**What is required:** The response must be made up of the lines in the entries below that contain "outras".

"""

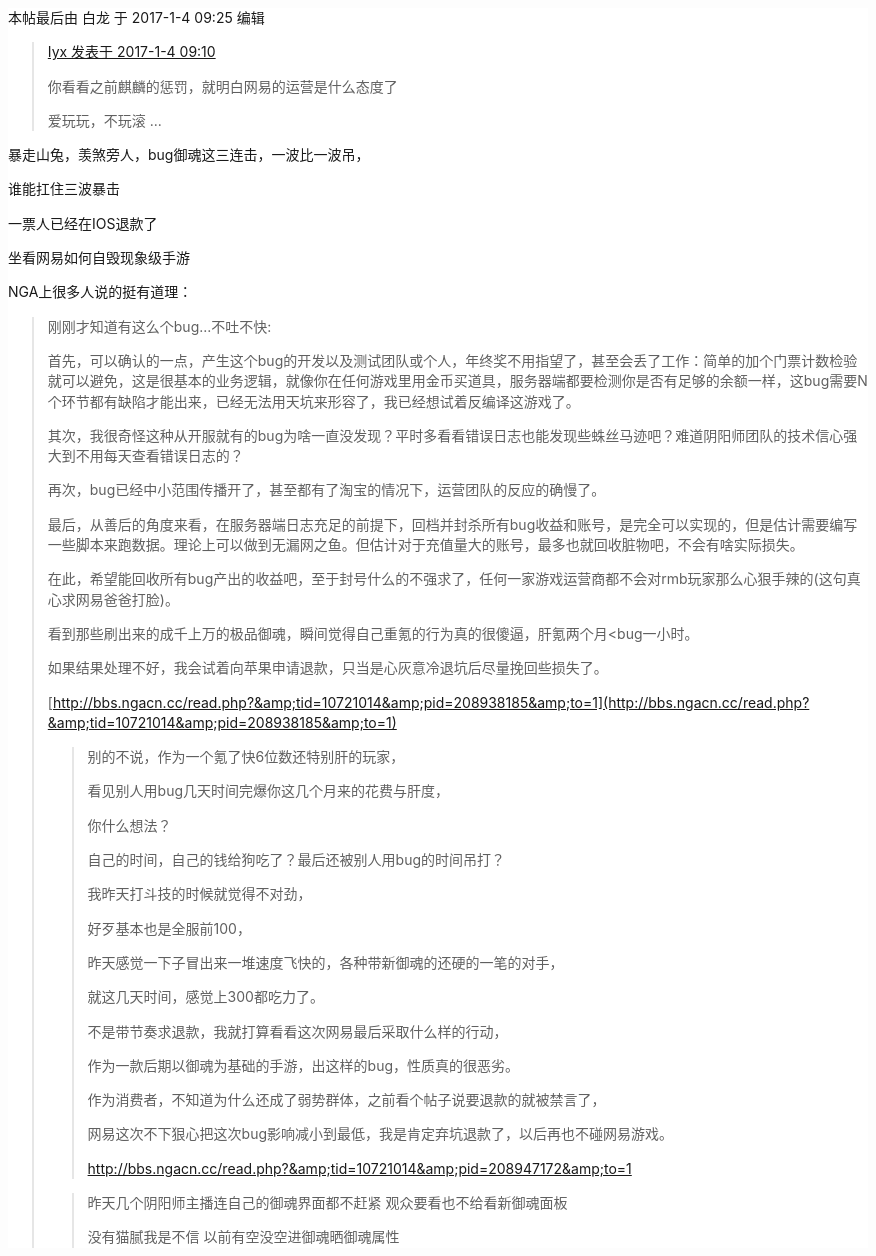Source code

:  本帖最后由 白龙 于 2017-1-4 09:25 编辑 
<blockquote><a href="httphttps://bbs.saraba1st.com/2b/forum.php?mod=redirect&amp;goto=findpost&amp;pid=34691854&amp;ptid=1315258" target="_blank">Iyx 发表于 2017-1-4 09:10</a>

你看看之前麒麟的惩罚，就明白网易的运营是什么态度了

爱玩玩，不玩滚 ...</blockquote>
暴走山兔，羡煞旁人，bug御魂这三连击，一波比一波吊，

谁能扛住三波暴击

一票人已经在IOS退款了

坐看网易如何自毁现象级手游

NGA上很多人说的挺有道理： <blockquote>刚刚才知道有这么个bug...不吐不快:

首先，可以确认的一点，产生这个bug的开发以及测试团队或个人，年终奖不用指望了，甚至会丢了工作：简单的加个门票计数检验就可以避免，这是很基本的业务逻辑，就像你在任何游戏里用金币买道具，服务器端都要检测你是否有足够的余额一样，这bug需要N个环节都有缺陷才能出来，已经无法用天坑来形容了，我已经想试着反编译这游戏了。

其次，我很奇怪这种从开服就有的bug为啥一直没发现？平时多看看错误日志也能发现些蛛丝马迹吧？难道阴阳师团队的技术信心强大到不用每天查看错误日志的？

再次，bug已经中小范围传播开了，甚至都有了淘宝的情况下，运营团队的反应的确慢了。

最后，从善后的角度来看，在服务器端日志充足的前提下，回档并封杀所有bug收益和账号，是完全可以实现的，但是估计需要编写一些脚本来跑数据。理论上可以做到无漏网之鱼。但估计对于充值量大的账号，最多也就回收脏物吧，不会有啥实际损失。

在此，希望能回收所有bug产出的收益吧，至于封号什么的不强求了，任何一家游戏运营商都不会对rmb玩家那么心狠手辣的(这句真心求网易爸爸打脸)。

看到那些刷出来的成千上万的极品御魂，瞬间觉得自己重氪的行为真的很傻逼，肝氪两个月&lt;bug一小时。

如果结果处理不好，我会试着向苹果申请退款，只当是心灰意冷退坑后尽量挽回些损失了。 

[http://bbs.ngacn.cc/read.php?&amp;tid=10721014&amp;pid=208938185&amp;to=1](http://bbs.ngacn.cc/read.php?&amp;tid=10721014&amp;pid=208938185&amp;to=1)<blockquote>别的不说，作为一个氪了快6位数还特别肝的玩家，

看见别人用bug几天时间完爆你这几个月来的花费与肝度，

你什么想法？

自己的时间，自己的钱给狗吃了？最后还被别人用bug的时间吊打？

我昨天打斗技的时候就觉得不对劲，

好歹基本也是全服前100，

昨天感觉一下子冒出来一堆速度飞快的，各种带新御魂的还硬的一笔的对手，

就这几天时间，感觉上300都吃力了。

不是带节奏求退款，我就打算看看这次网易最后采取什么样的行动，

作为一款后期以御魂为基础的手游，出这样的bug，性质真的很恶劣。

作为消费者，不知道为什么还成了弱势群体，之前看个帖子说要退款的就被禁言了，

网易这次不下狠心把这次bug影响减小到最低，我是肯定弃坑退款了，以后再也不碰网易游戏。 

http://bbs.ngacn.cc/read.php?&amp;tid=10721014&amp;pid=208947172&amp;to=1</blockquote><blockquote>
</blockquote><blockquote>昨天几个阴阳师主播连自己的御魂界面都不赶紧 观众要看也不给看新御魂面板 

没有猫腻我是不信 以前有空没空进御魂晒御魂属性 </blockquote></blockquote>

"""
"""

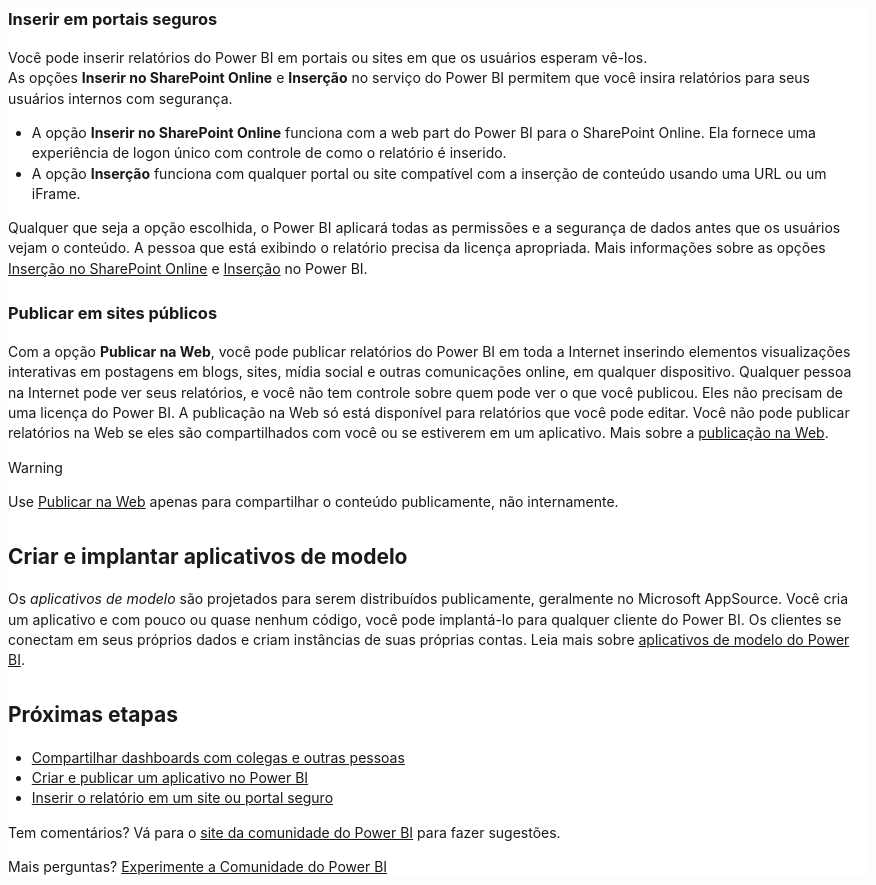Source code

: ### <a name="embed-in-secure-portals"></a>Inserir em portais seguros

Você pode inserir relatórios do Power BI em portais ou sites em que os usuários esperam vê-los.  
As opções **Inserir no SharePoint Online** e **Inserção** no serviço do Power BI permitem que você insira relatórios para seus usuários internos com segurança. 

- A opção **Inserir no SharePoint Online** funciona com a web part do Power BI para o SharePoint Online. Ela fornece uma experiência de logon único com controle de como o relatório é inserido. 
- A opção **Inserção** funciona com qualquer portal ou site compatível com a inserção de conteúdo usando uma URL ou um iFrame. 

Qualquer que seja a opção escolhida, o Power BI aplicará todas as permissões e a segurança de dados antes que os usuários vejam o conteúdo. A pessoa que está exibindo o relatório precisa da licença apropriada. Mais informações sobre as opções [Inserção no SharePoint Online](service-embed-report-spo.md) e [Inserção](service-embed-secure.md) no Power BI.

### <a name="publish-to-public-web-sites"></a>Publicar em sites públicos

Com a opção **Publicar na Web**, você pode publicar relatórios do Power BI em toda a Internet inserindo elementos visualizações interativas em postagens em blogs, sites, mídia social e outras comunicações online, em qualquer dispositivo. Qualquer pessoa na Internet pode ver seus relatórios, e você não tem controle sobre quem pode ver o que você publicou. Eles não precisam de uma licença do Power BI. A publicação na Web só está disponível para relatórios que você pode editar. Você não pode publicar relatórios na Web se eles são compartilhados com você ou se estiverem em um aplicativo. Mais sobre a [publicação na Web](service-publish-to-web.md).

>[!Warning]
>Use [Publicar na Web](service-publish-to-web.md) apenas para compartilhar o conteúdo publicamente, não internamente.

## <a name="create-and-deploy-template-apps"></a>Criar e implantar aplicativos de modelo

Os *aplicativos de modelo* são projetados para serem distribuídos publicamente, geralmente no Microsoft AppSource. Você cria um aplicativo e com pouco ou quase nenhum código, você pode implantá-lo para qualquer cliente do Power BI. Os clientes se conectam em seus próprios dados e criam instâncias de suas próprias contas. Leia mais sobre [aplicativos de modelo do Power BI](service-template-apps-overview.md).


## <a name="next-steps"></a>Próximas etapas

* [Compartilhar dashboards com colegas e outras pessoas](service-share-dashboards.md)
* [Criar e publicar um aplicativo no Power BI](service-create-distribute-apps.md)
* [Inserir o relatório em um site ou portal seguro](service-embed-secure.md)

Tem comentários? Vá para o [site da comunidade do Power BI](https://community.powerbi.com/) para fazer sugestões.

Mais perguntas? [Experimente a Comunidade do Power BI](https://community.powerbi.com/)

"""
"""

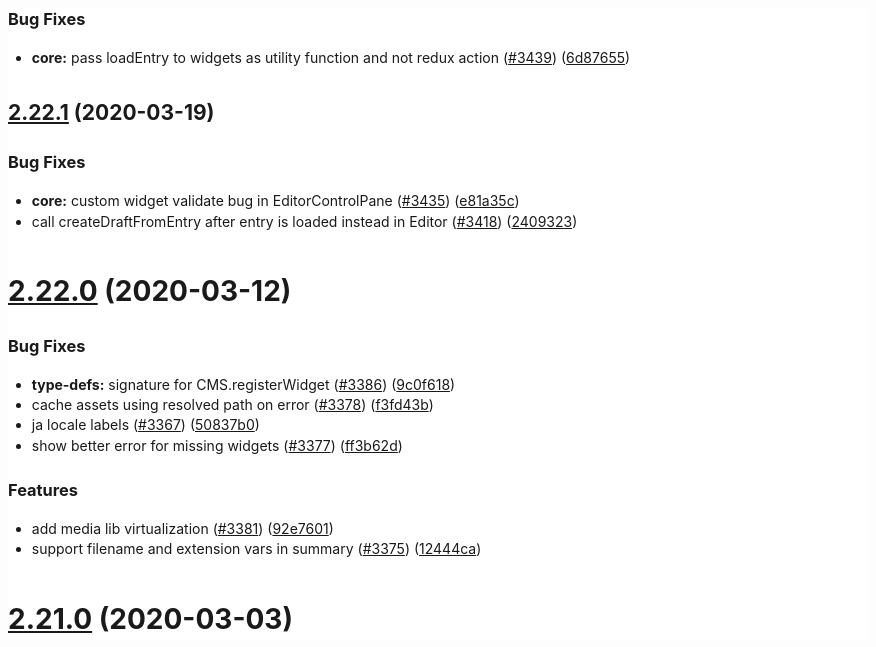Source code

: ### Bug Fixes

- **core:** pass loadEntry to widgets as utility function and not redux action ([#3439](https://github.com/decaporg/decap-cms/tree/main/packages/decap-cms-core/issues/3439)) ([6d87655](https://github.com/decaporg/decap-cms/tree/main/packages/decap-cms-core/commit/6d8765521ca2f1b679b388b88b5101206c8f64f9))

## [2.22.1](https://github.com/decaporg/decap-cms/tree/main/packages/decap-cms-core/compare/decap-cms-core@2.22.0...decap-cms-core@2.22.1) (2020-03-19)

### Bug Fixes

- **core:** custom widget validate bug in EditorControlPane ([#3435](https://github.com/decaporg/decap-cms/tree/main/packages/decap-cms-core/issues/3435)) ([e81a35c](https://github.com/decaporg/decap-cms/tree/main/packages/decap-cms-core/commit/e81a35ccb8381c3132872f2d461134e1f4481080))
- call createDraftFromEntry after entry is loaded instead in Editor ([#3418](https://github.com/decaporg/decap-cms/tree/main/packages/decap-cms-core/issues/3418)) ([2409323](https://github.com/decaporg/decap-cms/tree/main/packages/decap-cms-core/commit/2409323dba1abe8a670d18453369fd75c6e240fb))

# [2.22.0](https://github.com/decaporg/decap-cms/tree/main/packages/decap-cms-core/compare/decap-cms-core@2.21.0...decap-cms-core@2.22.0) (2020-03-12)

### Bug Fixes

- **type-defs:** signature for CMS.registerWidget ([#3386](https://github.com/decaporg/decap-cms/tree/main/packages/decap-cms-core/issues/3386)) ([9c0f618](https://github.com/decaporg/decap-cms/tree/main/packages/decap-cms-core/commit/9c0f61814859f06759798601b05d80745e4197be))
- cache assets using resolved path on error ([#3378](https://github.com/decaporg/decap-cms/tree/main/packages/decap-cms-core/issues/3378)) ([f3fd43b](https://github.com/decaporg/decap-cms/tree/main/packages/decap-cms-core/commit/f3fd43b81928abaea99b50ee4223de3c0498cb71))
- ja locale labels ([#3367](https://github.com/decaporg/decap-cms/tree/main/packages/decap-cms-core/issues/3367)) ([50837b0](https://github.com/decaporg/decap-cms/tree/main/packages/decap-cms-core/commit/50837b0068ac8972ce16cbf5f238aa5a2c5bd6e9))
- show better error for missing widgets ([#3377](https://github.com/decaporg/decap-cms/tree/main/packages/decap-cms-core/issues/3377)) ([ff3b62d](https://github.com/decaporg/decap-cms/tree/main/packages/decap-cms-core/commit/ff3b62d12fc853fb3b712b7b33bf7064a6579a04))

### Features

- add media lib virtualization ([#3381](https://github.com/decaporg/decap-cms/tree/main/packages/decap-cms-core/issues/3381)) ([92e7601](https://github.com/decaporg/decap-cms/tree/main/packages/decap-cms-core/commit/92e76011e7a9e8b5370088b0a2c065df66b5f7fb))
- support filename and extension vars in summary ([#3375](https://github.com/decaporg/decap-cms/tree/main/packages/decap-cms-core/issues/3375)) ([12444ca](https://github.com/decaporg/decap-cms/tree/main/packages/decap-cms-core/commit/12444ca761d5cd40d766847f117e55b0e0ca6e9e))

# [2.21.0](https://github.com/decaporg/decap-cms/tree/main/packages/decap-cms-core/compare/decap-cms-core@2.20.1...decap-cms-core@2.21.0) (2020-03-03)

"""

**Solved exercise:**
Com a opção **Publicar na Web**, você pode publicar relatórios do Power BI em toda a Internet inserindo elementos visualizações interativas em postagens em blogs, sites, mídia social e outras comunicações online, em qualquer dispositivo. Qualquer pessoa na Internet pode ver seus relatórios, e você não tem controle sobre quem pode ver o que você publicou. Eles não precisam de uma licença do Power BI. A publicação na Web só está disponível para relatórios que você pode editar. Você não pode publicar relatórios na Web se eles são compartilhados com você ou se estiverem em um aplicativo. Mais sobre a [publicação na Web](service-publish-to-web.md).
* [Compartilhar dashboards com colegas e outras pessoas](service-share-dashboards.md)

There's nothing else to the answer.